-------- SUPPLIED MATERIAL --------

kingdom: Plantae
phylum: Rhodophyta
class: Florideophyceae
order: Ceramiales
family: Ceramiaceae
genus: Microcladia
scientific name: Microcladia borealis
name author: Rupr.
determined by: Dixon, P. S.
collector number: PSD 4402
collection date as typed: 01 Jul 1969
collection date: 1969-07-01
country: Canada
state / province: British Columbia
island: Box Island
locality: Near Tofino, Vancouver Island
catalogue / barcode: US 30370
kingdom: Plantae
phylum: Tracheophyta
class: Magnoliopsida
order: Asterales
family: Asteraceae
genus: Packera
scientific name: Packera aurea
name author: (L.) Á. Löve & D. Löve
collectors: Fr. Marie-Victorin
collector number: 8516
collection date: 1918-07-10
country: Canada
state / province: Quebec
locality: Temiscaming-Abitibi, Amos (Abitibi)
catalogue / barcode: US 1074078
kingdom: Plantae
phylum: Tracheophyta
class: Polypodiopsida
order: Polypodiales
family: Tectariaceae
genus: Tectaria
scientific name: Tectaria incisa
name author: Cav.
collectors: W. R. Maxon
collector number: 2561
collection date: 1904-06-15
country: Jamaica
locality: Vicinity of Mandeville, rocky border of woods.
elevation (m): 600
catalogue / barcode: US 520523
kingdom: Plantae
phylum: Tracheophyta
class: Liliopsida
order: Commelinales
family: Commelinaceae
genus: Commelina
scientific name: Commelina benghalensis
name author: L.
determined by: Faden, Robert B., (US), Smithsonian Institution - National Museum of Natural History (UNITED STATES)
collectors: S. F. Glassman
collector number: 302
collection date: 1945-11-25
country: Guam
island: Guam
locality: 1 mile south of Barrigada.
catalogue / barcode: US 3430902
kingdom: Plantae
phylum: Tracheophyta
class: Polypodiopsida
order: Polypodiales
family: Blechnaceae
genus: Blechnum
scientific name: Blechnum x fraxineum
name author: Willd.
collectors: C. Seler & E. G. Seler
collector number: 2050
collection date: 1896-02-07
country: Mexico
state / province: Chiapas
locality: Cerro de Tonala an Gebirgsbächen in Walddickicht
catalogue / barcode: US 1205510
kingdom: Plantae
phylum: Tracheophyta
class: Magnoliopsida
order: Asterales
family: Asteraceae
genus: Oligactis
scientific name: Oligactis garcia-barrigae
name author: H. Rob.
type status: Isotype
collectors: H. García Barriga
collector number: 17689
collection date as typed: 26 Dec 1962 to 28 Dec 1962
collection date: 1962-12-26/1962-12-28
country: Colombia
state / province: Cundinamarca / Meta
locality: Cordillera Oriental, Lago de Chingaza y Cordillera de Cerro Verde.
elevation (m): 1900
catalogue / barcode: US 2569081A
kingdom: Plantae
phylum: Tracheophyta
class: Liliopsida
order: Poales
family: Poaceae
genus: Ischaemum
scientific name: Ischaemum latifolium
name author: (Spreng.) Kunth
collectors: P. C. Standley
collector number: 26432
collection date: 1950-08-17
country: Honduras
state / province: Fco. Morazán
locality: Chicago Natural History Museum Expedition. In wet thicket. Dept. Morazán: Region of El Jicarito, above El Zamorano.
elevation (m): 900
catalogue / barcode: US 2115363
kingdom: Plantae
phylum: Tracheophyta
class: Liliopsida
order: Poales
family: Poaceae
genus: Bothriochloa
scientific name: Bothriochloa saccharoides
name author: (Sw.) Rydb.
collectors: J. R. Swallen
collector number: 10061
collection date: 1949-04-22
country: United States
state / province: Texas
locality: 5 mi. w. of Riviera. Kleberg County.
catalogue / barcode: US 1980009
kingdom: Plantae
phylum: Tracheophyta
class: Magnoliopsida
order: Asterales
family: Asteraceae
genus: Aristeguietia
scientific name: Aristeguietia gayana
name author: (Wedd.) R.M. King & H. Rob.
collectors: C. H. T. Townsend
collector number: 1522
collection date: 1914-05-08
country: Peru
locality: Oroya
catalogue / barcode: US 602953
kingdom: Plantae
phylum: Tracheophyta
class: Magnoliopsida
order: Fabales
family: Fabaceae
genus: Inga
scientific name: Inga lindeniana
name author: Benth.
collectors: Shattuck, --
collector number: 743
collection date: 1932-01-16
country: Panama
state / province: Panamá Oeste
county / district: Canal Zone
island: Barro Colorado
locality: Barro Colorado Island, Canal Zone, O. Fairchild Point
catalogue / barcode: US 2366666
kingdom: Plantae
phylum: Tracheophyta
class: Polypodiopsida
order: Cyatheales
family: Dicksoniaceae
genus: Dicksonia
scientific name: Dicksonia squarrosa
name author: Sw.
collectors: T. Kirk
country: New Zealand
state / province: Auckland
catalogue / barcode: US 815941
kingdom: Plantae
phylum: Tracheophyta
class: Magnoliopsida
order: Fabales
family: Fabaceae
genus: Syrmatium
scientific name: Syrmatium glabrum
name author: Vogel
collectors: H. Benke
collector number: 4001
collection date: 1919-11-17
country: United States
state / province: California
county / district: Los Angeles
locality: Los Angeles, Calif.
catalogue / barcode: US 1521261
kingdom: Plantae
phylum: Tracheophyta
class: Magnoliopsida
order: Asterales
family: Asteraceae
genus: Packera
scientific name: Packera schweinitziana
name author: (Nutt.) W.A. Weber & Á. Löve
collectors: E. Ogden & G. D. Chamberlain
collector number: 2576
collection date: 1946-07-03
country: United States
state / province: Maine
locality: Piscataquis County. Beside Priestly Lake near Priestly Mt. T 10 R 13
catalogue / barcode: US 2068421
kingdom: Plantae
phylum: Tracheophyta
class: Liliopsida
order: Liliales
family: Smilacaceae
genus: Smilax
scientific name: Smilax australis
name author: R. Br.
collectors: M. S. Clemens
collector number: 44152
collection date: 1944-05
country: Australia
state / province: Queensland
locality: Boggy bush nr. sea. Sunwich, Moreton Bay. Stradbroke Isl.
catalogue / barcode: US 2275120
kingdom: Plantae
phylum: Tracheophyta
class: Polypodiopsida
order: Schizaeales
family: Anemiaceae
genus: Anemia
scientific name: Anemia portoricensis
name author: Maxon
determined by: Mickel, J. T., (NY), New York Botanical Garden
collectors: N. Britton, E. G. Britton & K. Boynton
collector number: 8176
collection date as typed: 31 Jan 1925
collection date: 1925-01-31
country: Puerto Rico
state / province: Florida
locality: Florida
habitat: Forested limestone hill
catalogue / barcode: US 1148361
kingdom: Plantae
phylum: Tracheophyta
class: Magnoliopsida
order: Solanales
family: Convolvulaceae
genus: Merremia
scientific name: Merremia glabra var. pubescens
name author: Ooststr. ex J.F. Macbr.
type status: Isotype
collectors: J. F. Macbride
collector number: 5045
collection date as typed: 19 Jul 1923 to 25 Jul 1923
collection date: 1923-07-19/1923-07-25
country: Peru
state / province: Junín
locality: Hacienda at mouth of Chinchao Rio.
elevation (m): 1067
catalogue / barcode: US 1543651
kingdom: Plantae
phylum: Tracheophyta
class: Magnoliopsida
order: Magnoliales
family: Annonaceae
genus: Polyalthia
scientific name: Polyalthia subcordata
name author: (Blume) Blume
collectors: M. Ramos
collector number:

--------

Put every line of the listing above into a JSON list of strings, with one string per line and no blank lines.

#### [SOLUTION]
[
  "kingdom: Plantae",
  "phylum: Rhodophyta",
  "class: Florideophyceae",
  "order: Ceramiales",
  "family: Ceramiaceae",
  "genus: Microcladia",
  "scientific name: Microcladia borealis",
  "name author: Rupr.",
  "determined by: Dixon, P. S.",
  "collector number: PSD 4402",
  "collection date as typed: 01 Jul 1969",
  "collection date: 1969-07-01",
  "country: Canada",
  "state / province: British Columbia",
  "island: Box Island",
  "locality: Near Tofino, Vancouver Island",
  "catalogue / barcode: US 30370",
  "kingdom: Plantae",
  "phylum: Tracheophyta",
  "class: Magnoliopsida",
  "order: Asterales",
  "family: Asteraceae",
  "genus: Packera",
  "scientific name: Packera aurea",
  "name author: (L.) Á. Löve & D. Löve",
  "collectors: Fr. Marie-Victorin",
  "collector number: 8516",
  "collection date: 1918-07-10",
  "country: Canada",
  "state / province: Quebec",
  "locality: Temiscaming-Abitibi, Amos (Abitibi)",
  "catalogue / barcode: US 1074078",
  "kingdom: Plantae",
  "phylum: Tracheophyta",
  "class: Polypodiopsida",
  "order: Polypodiales",
  "family: Tectariaceae",
  "genus: Tectaria",
  "scientific name: Tectaria incisa",
  "name author: Cav.",
  "collectors: W. R. Maxon",
  "collector number: 2561",
  "collection date: 1904-06-15",
  "country: Jamaica",
  "locality: Vicinity of Mandeville, rocky border of woods.",
  "elevation (m): 600",
  "catalogue / barcode: US 520523",
  "kingdom: Plantae",
  "phylum: Tracheophyta",
  "class: Liliopsida",
  "order: Commelinales",
  "family: Commelinaceae",
  "genus: Commelina",
  "scientific name: Commelina benghalensis",
  "name author: L.",
  "determined by: Faden, Robert B., (US), Smithsonian Institution - National Museum of Natural History (UNITED STATES)",
  "collectors: S. F. Glassman",
  "collector number: 302",
  "collection date: 1945-11-25",
  "country: Guam",
  "island: Guam",
  "locality: 1 mile south of Barrigada.",
  "catalogue / barcode: US 3430902",
  "kingdom: Plantae",
  "phylum: Tracheophyta",
  "class: Polypodiopsida",
  "order: Polypodiales",
  "family: Blechnaceae",
  "genus: Blechnum",
  "scientific name: Blechnum x fraxineum",
  "name author: Willd.",
  "collectors: C. Seler & E. G. Seler",
  "collector number: 2050",
  "collection date: 1896-02-07",
  "country: Mexico",
  "state / province: Chiapas",
  "locality: Cerro de Tonala an Gebirgsbächen in Walddickicht",
  "catalogue / barcode: US 1205510",
  "kingdom: Plantae",
  "phylum: Tracheophyta",
  "class: Magnoliopsida",
  "order: Asterales",
  "family: Asteraceae",
  "genus: Oligactis",
  "scientific name: Oligactis garcia-barrigae",
  "name author: H. Rob.",
  "type status: Isotype",
  "collectors: H. García Barriga",
  "collector number: 17689",
  "collection date as typed: 26 Dec 1962 to 28 Dec 1962",
  "collection date: 1962-12-26/1962-12-28",
  "country: Colombia",
  "state / province: Cundinamarca / Meta",
  "locality: Cordillera Oriental, Lago de Chingaza y Cordillera de Cerro Verde.",
  "elevation (m): 1900",
  "catalogue / barcode: US 2569081A",
  "kingdom: Plantae",
  "phylum: Tracheophyta",
  "class: Liliopsida",
  "order: Poales",
  "family: Poaceae",
  "genus: Ischaemum",
  "scientific name: Ischaemum latifolium",
  "name author: (Spreng.) Kunth",
  "collectors: P. C. Standley",
  "collector number: 26432",
  "collection date: 1950-08-17",
  "country: Honduras",
  "state / province: Fco. Morazán",
  "locality: Chicago Natural History Museum Expedition. In wet thicket. Dept. Morazán: Region of El Jicarito, above El Zamorano.",
  "elevation (m): 900",
  "catalogue / barcode: US 2115363",
  "kingdom: Plantae",
  "phylum: Tracheophyta",
  "class: Liliopsida",
  "order: Poales",
  "family: Poaceae",
  "genus: Bothriochloa",
  "scientific name: Bothriochloa saccharoides",
  "name author: (Sw.) Rydb.",
  "collectors: J. R. Swallen",
  "collector number: 10061",
  "collection date: 1949-04-22",
  "country: United States",
  "state / province: Texas",
  "locality: 5 mi. w. of Riviera. Kleberg County.",
  "catalogue / barcode: US 1980009",
  "kingdom: Plantae",
  "phylum: Tracheophyta",
  "class: Magnoliopsida",
  "order: Asterales",
  "family: Asteraceae",
  "genus: Aristeguietia",
  "scientific name: Aristeguietia gayana",
  "name author: (Wedd.) R.M. King & H. Rob.",
  "collectors: C. H. T. Townsend",
  "collector number: 1522",
  "collection date: 1914-05-08",
  "country: Peru",
  "locality: Oroya",
  "catalogue / barcode: US 602953",
  "kingdom: Plantae",
  "phylum: Tracheophyta",
  "class: Magnoliopsida",
  "order: Fabales",
  "family: Fabaceae",
  "genus: Inga",
  "scientific name: Inga lindeniana",
  "name author: Benth.",
  "collectors: Shattuck, --",
  "collector number: 743",
  "collection date: 1932-01-16",
  "country: Panama",
  "state / province: Panamá Oeste",
  "county / district: Canal Zone",
  "island: Barro Colorado",
  "locality: Barro Colorado Island, Canal Zone, O. Fairchild Point",
  "catalogue / barcode: US 2366666",
  "kingdom: Plantae",
  "phylum: Tracheophyta",
  "class: Polypodiopsida",
  "order: Cyatheales",
  "family: Dicksoniaceae",
  "genus: Dicksonia",
  "scientific name: Dicksonia squarrosa",
  "name author: Sw.",
  "collectors: T. Kirk",
  "country: New Zealand",
  "state / province: Auckland",
  "catalogue / barcode: US 815941",
  "kingdom: Plantae",
  "phylum: Tracheophyta",
  "class: Magnoliopsida",
  "order: Fabales",
  "family: Fabaceae",
  "genus: Syrmatium",
  "scientific name: Syrmatium glabrum",
  "name author: Vogel",
  "collectors: H. Benke",
  "collector number: 4001",
  "collection date: 1919-11-17",
  "country: United States",
  "state / province: California",
  "county / district: Los Angeles",
  "locality: Los Angeles, Calif.",
  "catalogue / barcode: US 1521261",
  "kingdom: Plantae",
  "phylum: Tracheophyta",
  "class: Magnoliopsida",
  "order: Asterales",
  "family: Asteraceae",
  "genus: Packera",
  "scientific name: Packera schweinitziana",
  "name author: (Nutt.) W.A. Weber & Á. Löve",
  "collectors: E. Ogden & G. D. Chamberlain",
  "collector number: 2576",
  "collection date: 1946-07-03",
  "country: United States",
  "state / province: Maine",
  "locality: Piscataquis County. Beside Priestly Lake near Priestly Mt. T 10 R 13",
  "catalogue / barcode: US 2068421",
  "kingdom: Plantae",
  "phylum: Tracheophyta",
  "class: Liliopsida",
  "order: Liliales",
  "family: Smilacaceae",
  "genus: Smilax",
  "scientific name: Smilax australis",
  "name author: R. Br.",
  "collectors: M. S. Clemens",
  "collector number: 44152",
  "collection date: 1944-05",
  "country: Australia",
  "state / province: Queensland",
  "locality: Boggy bush nr. sea. Sunwich, Moreton Bay. Stradbroke Isl.",
  "catalogue / barcode: US 2275120",
  "kingdom: Plantae",
  "phylum: Tracheophyta",
  "class: Polypodiopsida",
  "order: Schizaeales",
  "family: Anemiaceae",
  "genus: Anemia",
  "scientific name: Anemia portoricensis",
  "name author: Maxon",
  "determined by: Mickel, J. T., (NY), New York Botanical Garden",
  "collectors: N. Britton, E. G. Britton & K. Boynton",
  "collector number: 8176",
  "collection date as typed: 31 Jan 1925",
  "collection date: 1925-01-31",
  "country: Puerto Rico",
  "state / province: Florida",
  "locality: Florida",
  "habitat: Forested limestone hill",
  "catalogue / barcode: US 1148361",
  "kingdom: Plantae",
  "phylum: Tracheophyta",
  "class: Magnoliopsida",
  "order: Solanales",
  "family: Convolvulaceae",
  "genus: Merremia",
  "scientific name: Merremia glabra var. pubescens",
  "name author: Ooststr. ex J.F. Macbr.",
  "type status: Isotype",
  "collectors: J. F. Macbride",
  "collector number: 5045",
  "collection date as typed: 19 Jul 1923 to 25 Jul 1923",
  "collection date: 1923-07-19/1923-07-25",
  "country: Peru",
  "state / province: Junín",
  "locality: Hacienda at mouth of Chinchao Rio.",
  "elevation (m): 1067",
  "catalogue / barcode: US 1543651",
  "kingdom: Plantae",
  "phylum: Tracheophyta",
  "class: Magnoliopsida",
  "order: Magnoliales",
  "family: Annonaceae",
  "genus: Polyalthia",
  "scientific name: Polyalthia subcordata",
  "name author: (Blume) Blume",
  "collectors: M. Ramos",
  "collector number:"
]